- **Task input**:

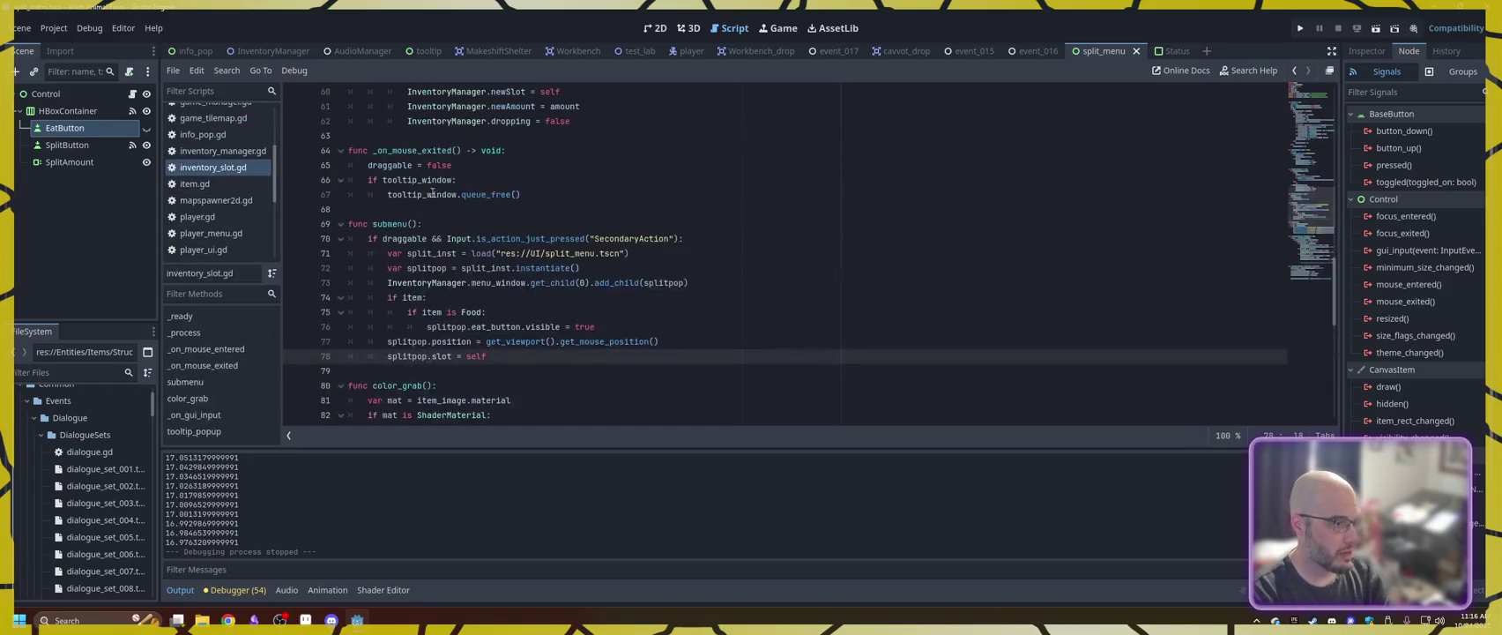
{"action": "type", "text": "current_"}
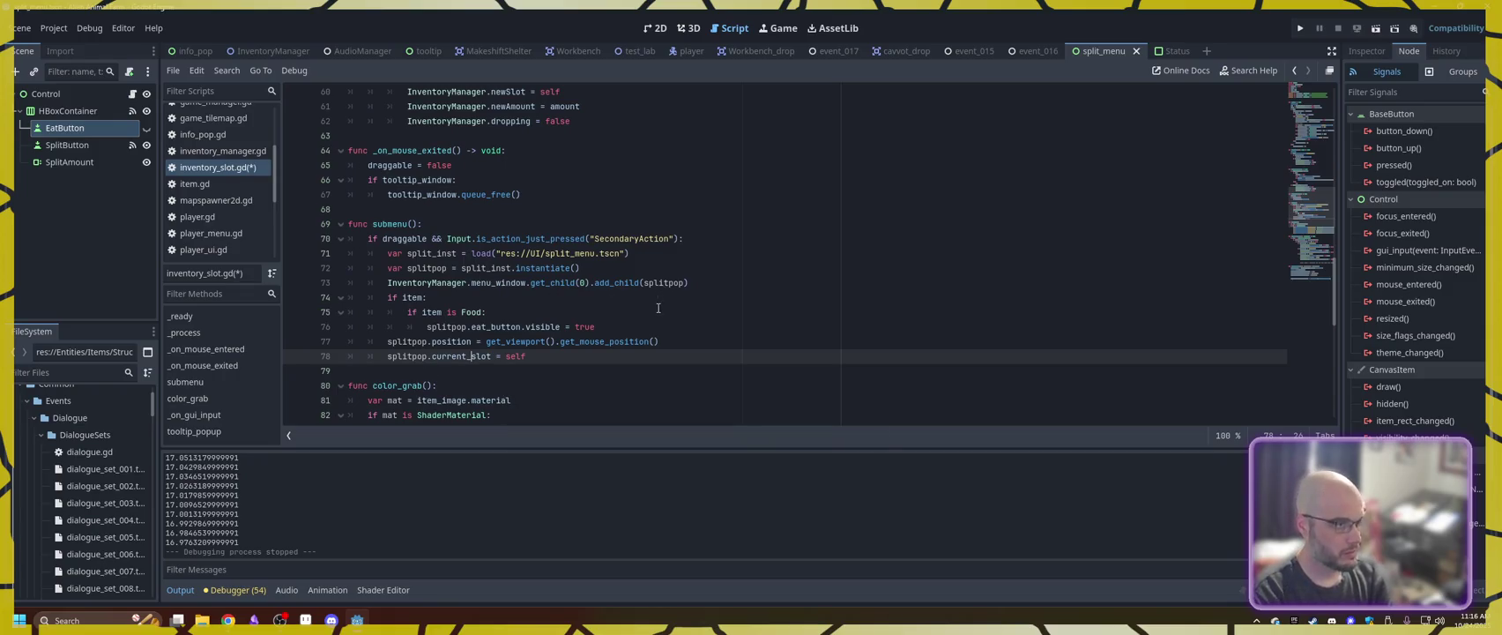
{"action": "scroll", "coordinate": [629, 345], "scroll_direction": "down", "scroll_amount": 1}
{"action": "key", "text": "ctrl+s"}
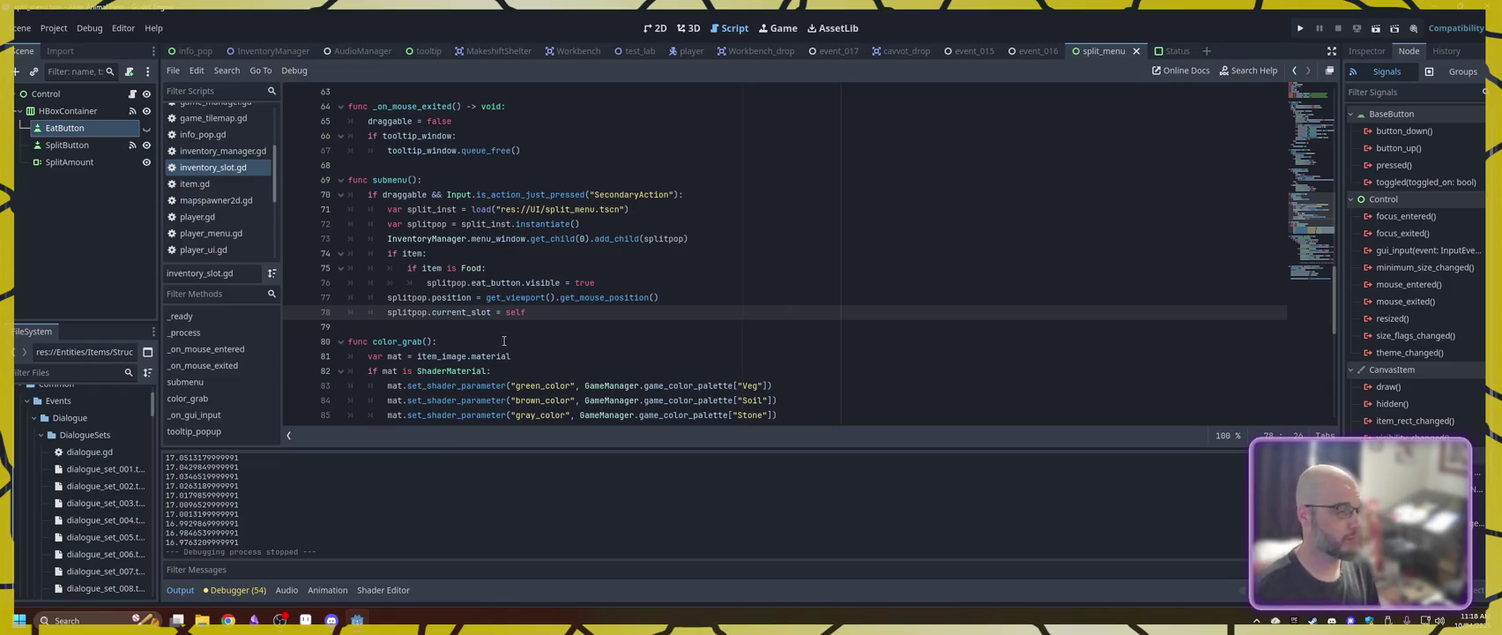
{"action": "scroll", "coordinate": [503, 342], "scroll_direction": "up", "scroll_amount": 20}
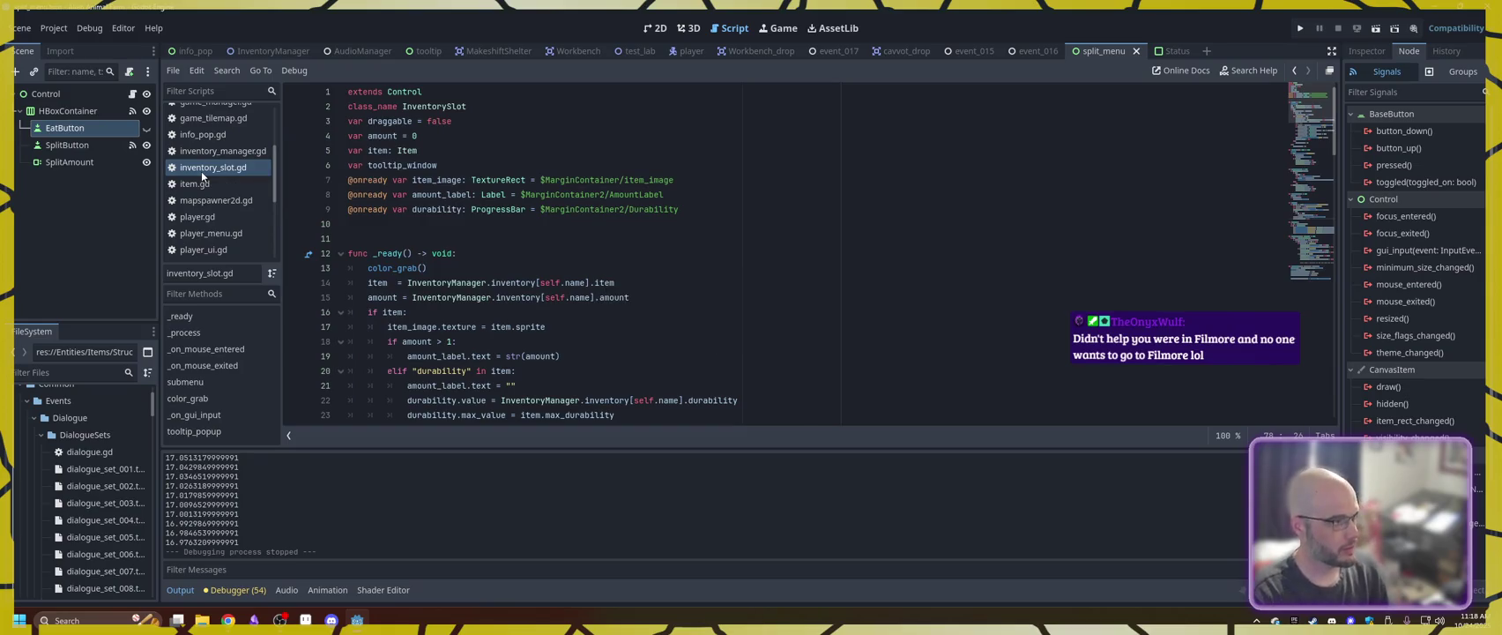
{"action": "left_click", "coordinate": [133, 94]}
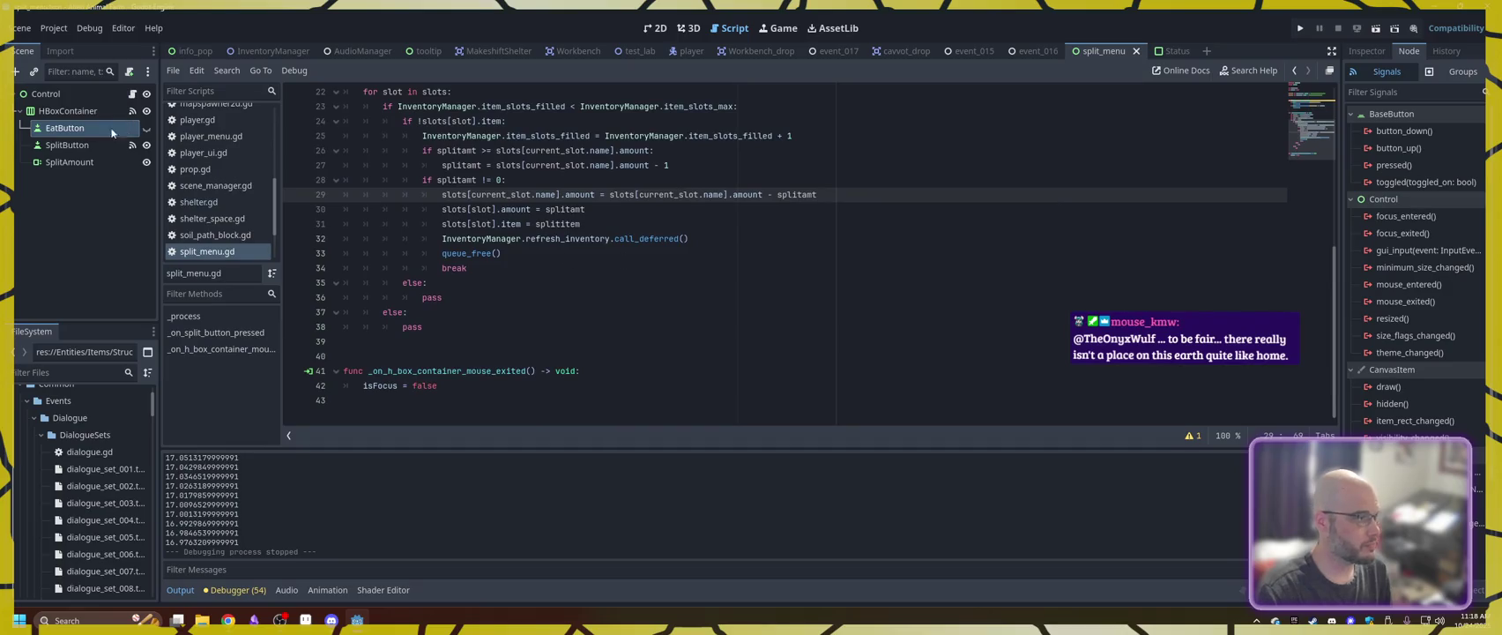
- Drag the EatButton node path into split_menu.gd, undo the insertion, and save
{"action": "mouse_move", "coordinate": [58, 128]}
{"action": "left_mouse_down"}
{"action": "mouse_move", "coordinate": [359, 335]}
{"action": "mouse_move", "coordinate": [364, 359]}
{"action": "mouse_move", "coordinate": [377, 349]}
{"action": "mouse_move", "coordinate": [336, 411]}
{"action": "left_mouse_up"}
{"action": "left_click_drag", "start_coordinate": [362, 422], "coordinate": [366, 344]}
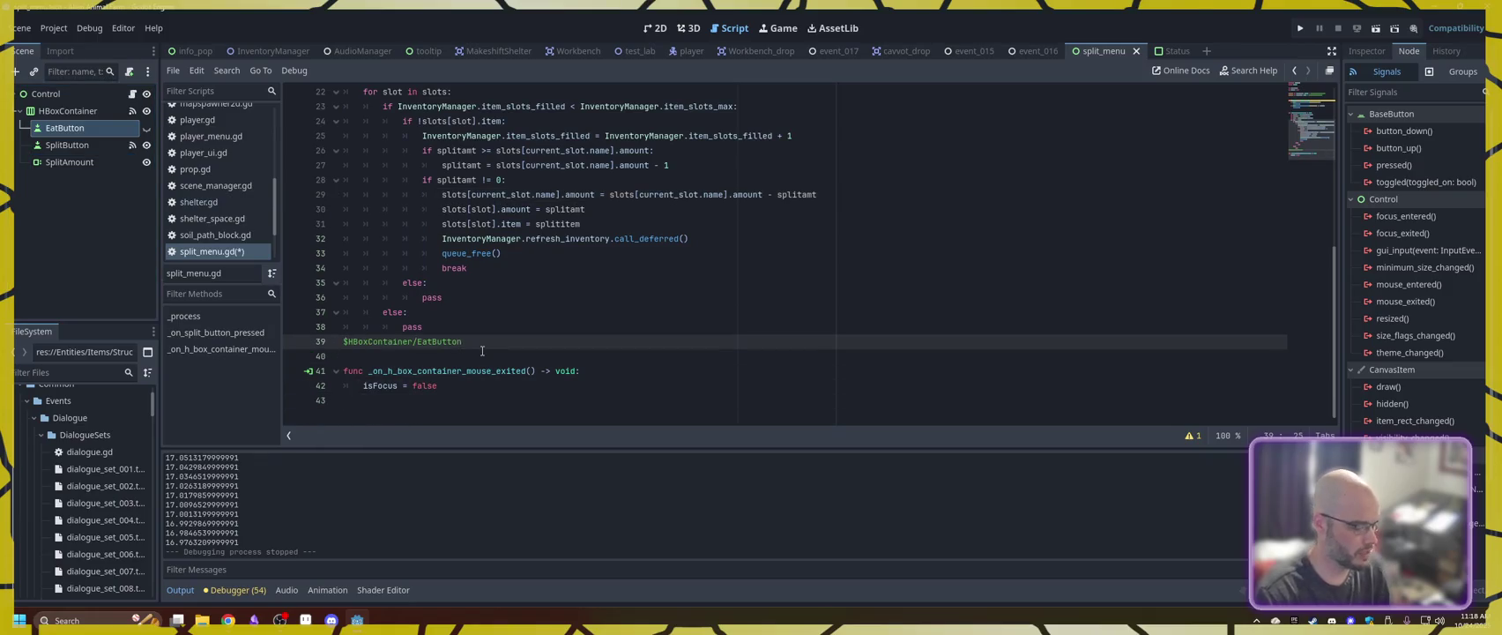
{"action": "key", "text": "ctrl+z"}
{"action": "key", "text": "ctrl+s"}
- Connect EatButton's pressed() signal to a new _on_eat_button_pressed function
{"action": "left_click", "coordinate": [81, 131]}
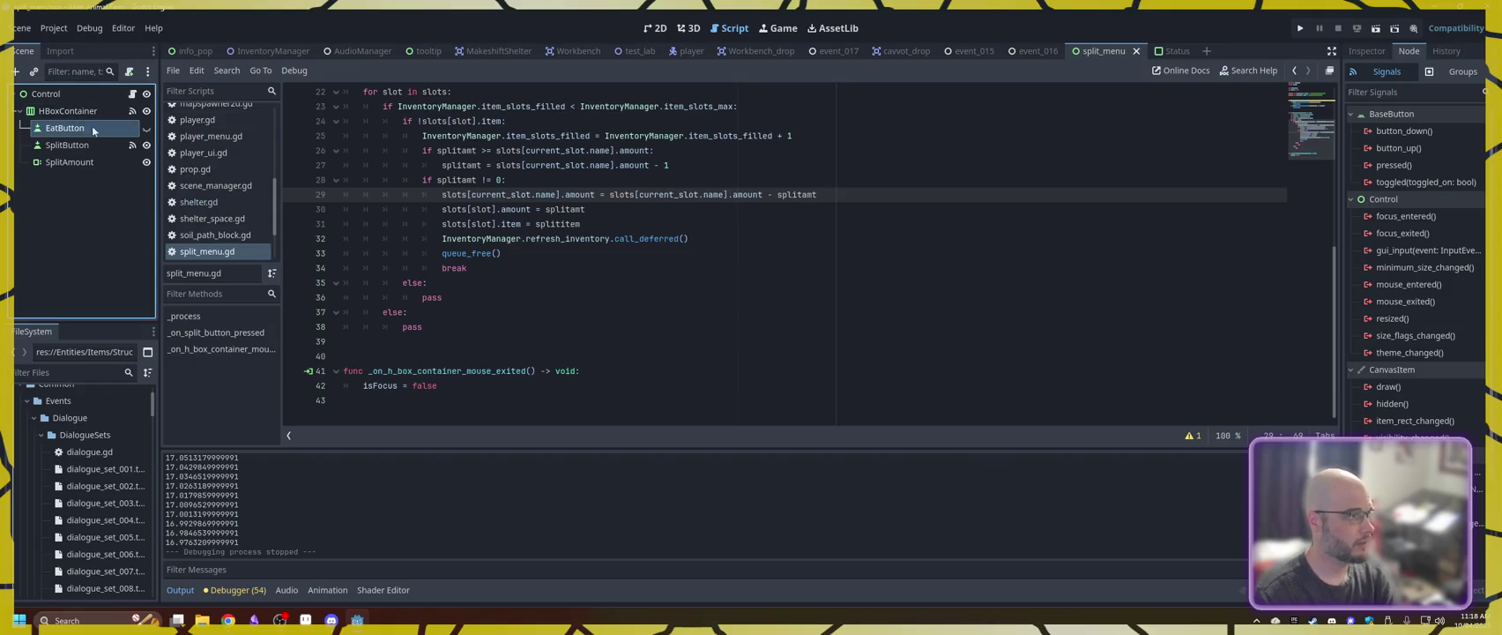
{"action": "double_click", "coordinate": [1402, 165]}
{"action": "left_click", "coordinate": [696, 448]}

- **What to produce**:
Omit the pictures; restate every entry word for word.

- **Solution**:
{"action": "type", "text": "current_"}
{"action": "scroll", "coordinate": [629, 345], "scroll_direction": "down", "scroll_amount": 1}
{"action": "key", "text": "ctrl+s"}
{"action": "scroll", "coordinate": [503, 342], "scroll_direction": "up", "scroll_amount": 20}
{"action": "left_click", "coordinate": [133, 94]}
- Drag the EatButton node path into split_menu.gd, undo the insertion, and save
{"action": "mouse_move", "coordinate": [58, 128]}
{"action": "left_mouse_down"}
{"action": "mouse_move", "coordinate": [359, 335]}
{"action": "mouse_move", "coordinate": [364, 359]}
{"action": "mouse_move", "coordinate": [377, 349]}
{"action": "mouse_move", "coordinate": [336, 411]}
{"action": "left_mouse_up"}
{"action": "left_click_drag", "start_coordinate": [362, 422], "coordinate": [366, 344]}
{"action": "key", "text": "ctrl+z"}
{"action": "key", "text": "ctrl+s"}
- Connect EatButton's pressed() signal to a new _on_eat_button_pressed function
{"action": "left_click", "coordinate": [81, 131]}
{"action": "double_click", "coordinate": [1402, 165]}
{"action": "left_click", "coordinate": [696, 448]}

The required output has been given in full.